◆ Brief: Find every line in the data that contains the word "Tumor". Return each of those lines.

◆ Records shown:
+ + + + + + +

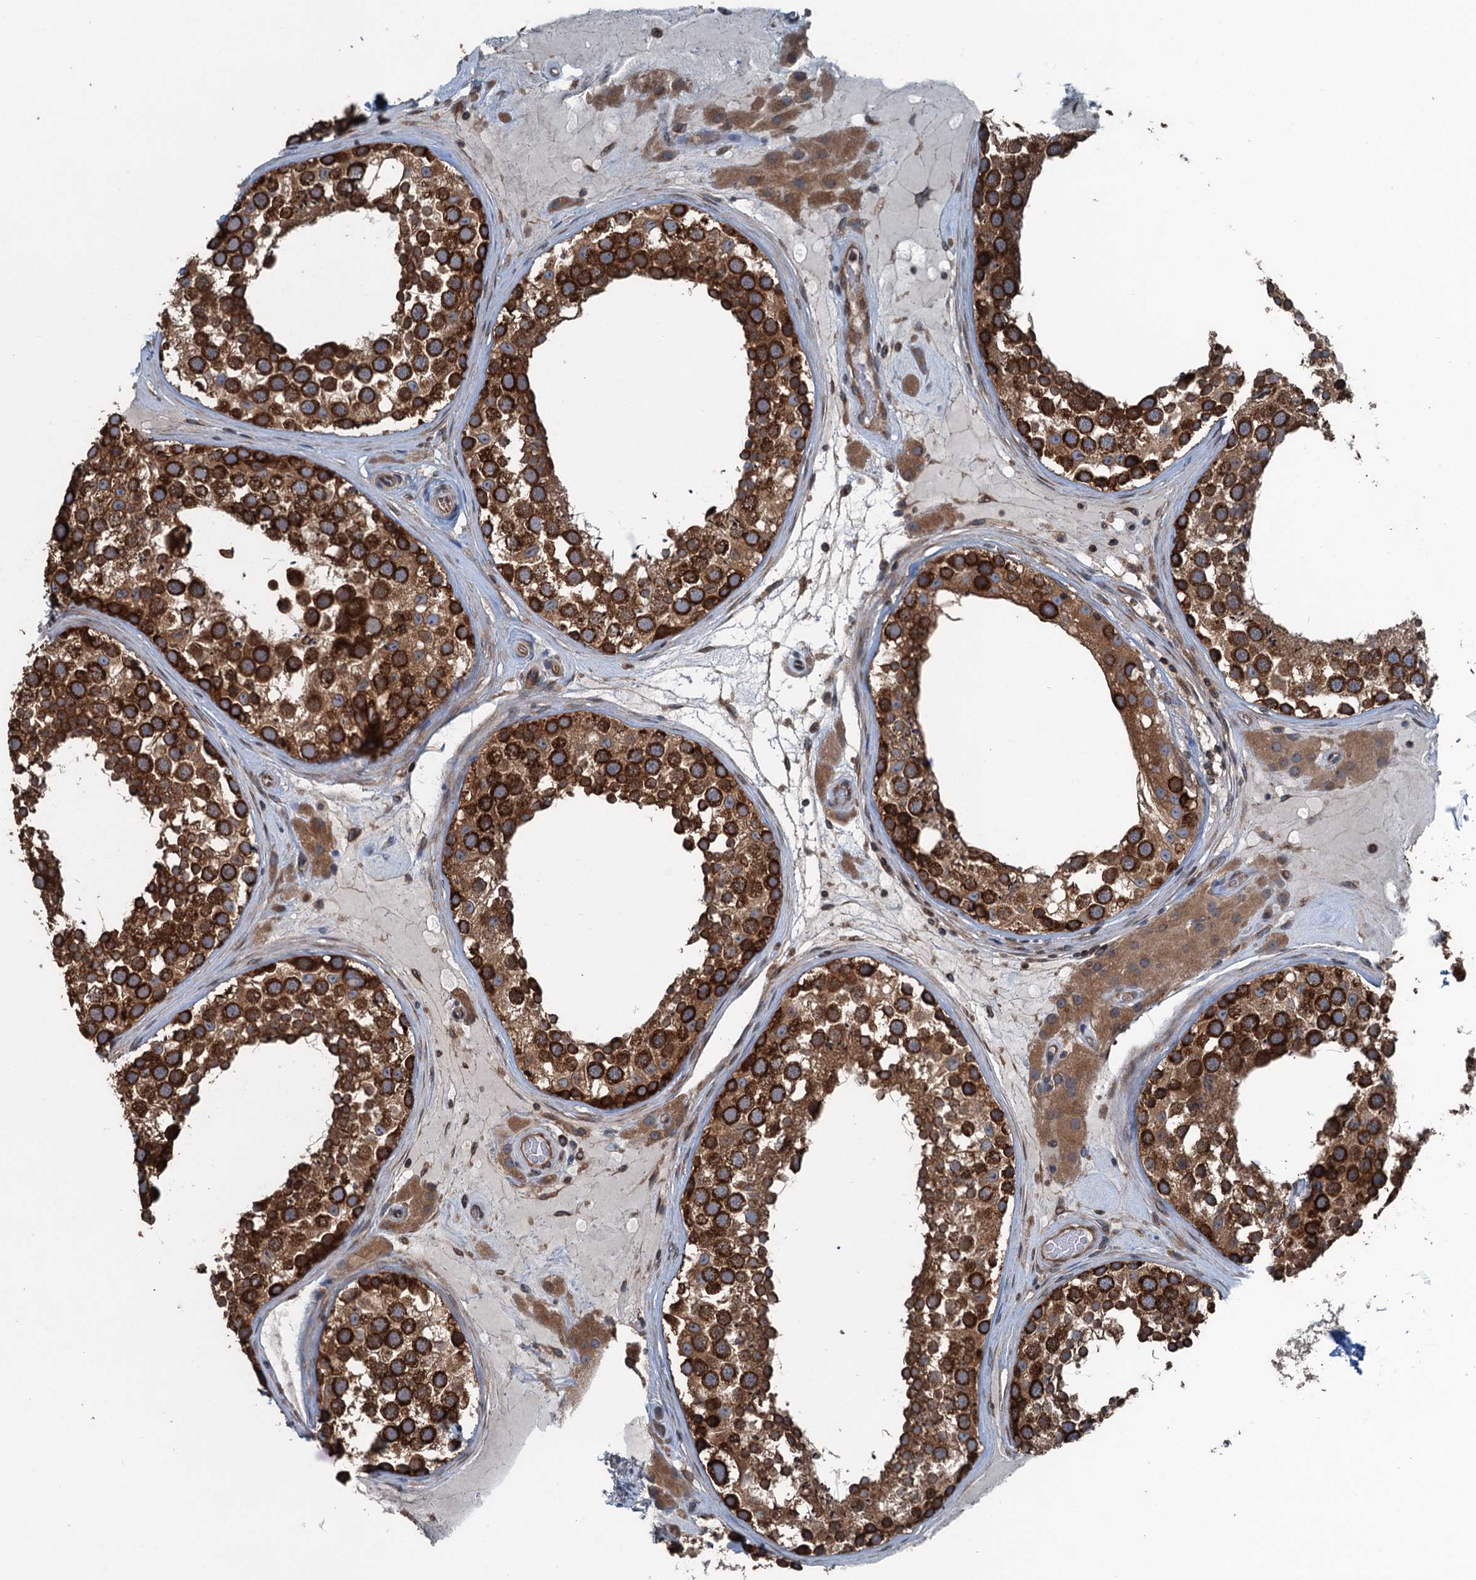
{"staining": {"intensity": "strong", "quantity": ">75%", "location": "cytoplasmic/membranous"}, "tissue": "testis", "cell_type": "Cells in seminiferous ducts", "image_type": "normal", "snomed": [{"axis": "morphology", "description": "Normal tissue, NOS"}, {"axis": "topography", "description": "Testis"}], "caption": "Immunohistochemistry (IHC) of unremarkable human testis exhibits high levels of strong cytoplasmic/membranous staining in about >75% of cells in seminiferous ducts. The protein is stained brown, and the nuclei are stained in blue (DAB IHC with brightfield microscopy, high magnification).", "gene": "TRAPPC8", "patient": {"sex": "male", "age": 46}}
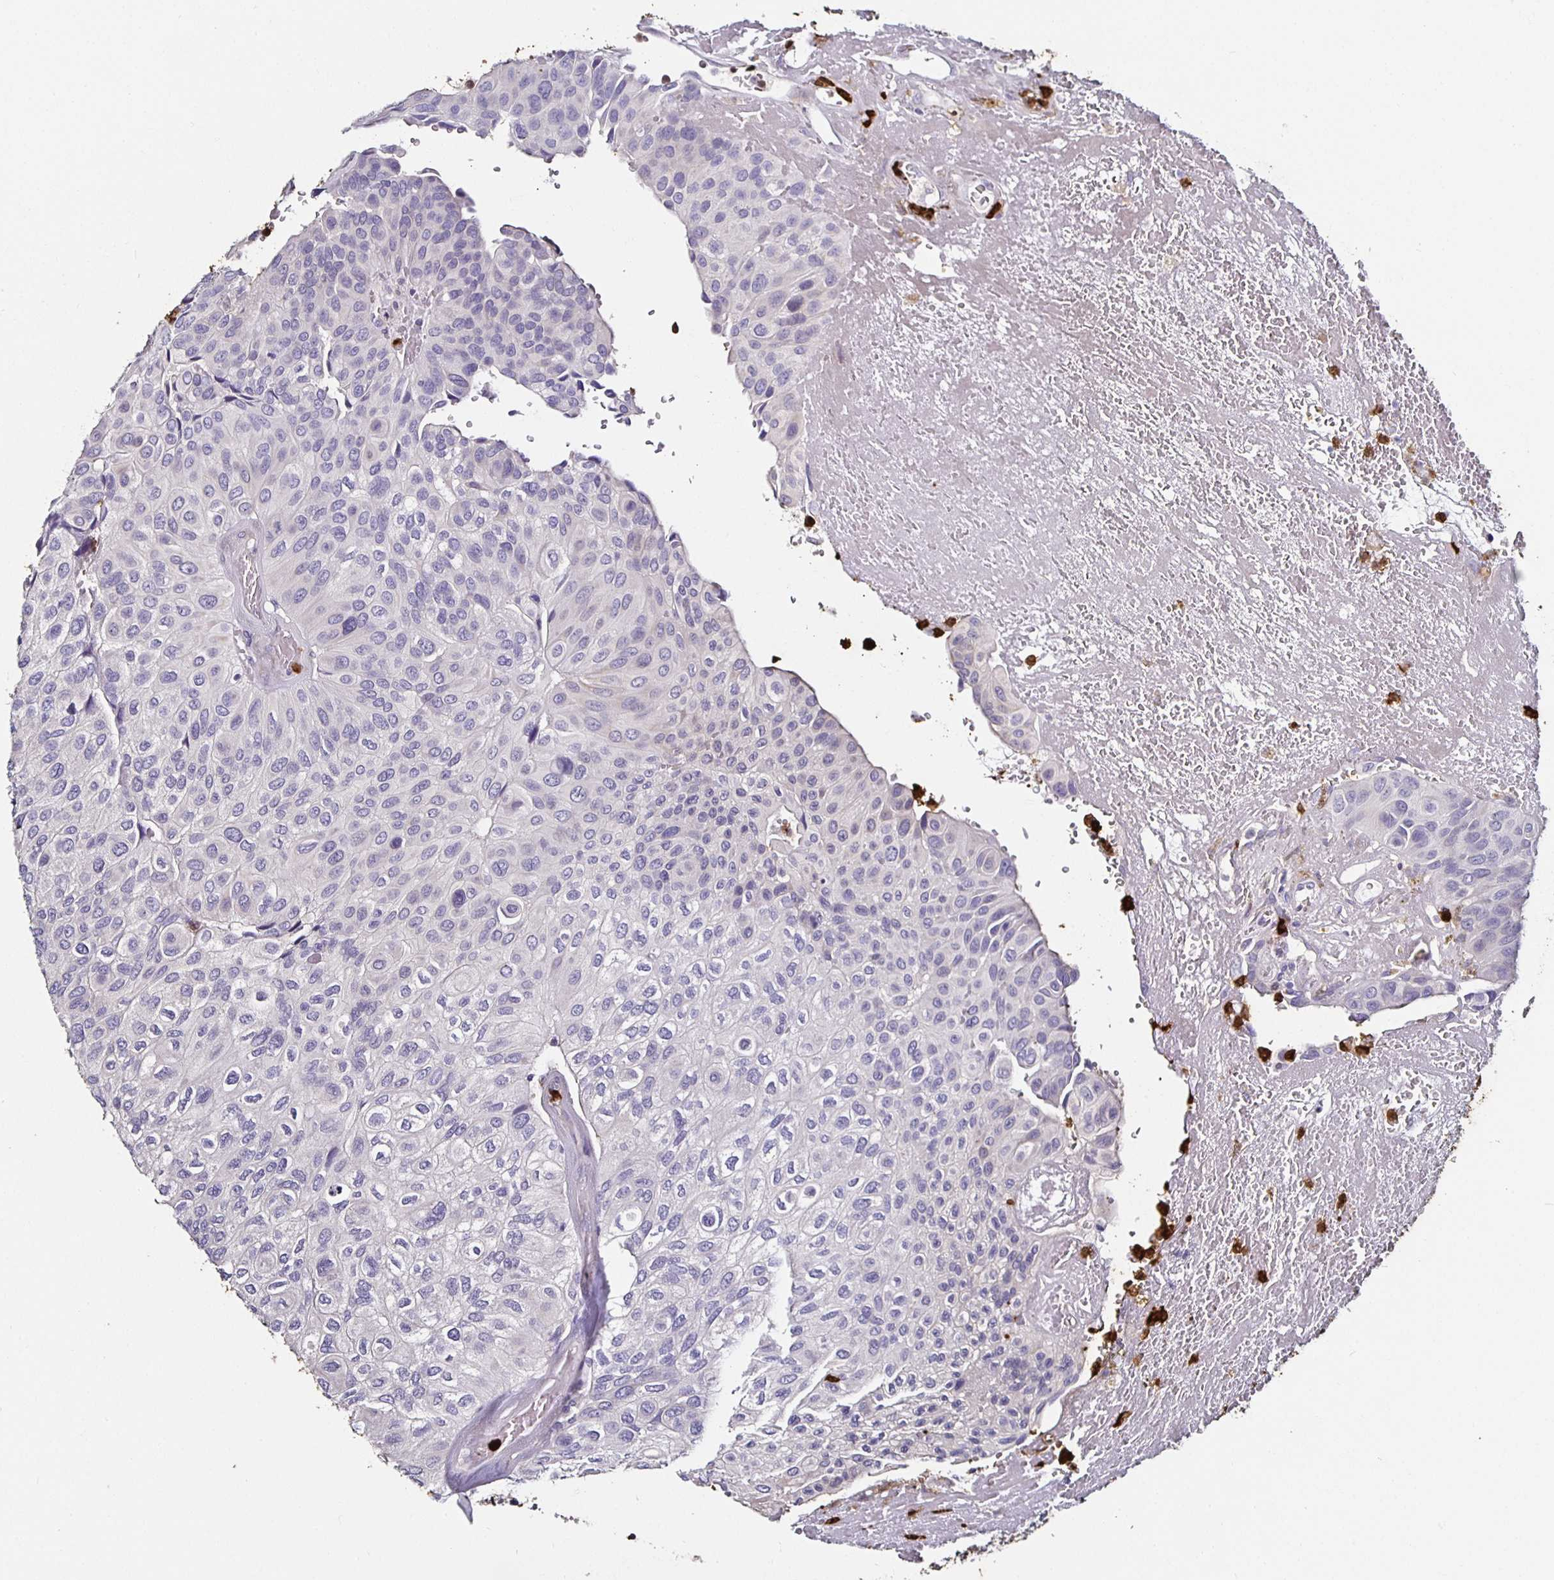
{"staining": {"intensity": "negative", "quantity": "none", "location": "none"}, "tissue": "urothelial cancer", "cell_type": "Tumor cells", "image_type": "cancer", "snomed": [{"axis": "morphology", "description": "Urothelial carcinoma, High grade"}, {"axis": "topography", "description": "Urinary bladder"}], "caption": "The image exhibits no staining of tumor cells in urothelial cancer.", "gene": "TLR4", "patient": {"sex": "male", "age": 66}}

+ + + + + + +

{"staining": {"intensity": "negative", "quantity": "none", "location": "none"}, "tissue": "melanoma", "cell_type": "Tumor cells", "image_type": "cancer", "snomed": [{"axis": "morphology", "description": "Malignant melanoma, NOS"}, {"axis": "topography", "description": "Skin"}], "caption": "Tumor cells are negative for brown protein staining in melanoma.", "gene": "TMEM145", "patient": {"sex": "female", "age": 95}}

+ + + + + + +

◆ Solution for this task:
{"staining": {"intensity": "negative", "quantity": "none", "location": "none"}, "tissue": "urothelial cancer", "cell_type": "Tumor cells", "image_type": "cancer", "snomed": [{"axis": "morphology", "description": "Urothelial carcinoma, High grade"}, {"axis": "topography", "description": "Urinary bladder"}], "caption": "The image exhibits no staining of tumor cells in urothelial cancer.", "gene": "TLR4", "patient": {"sex": "male", "age": 66}}
{"staining": {"intensity": "negative", "quantity": "none", "location": "none"}, "tissue": "melanoma", "cell_type": "Tumor cells", "image_type": "cancer", "snomed": [{"axis": "morphology", "description": "Malignant melanoma, NOS"}, {"axis": "topography", "description": "Skin"}], "caption": "Tumor cells are negative for brown protein staining in melanoma.", "gene": "TMEM145", "patient": {"sex": "female", "age": 95}}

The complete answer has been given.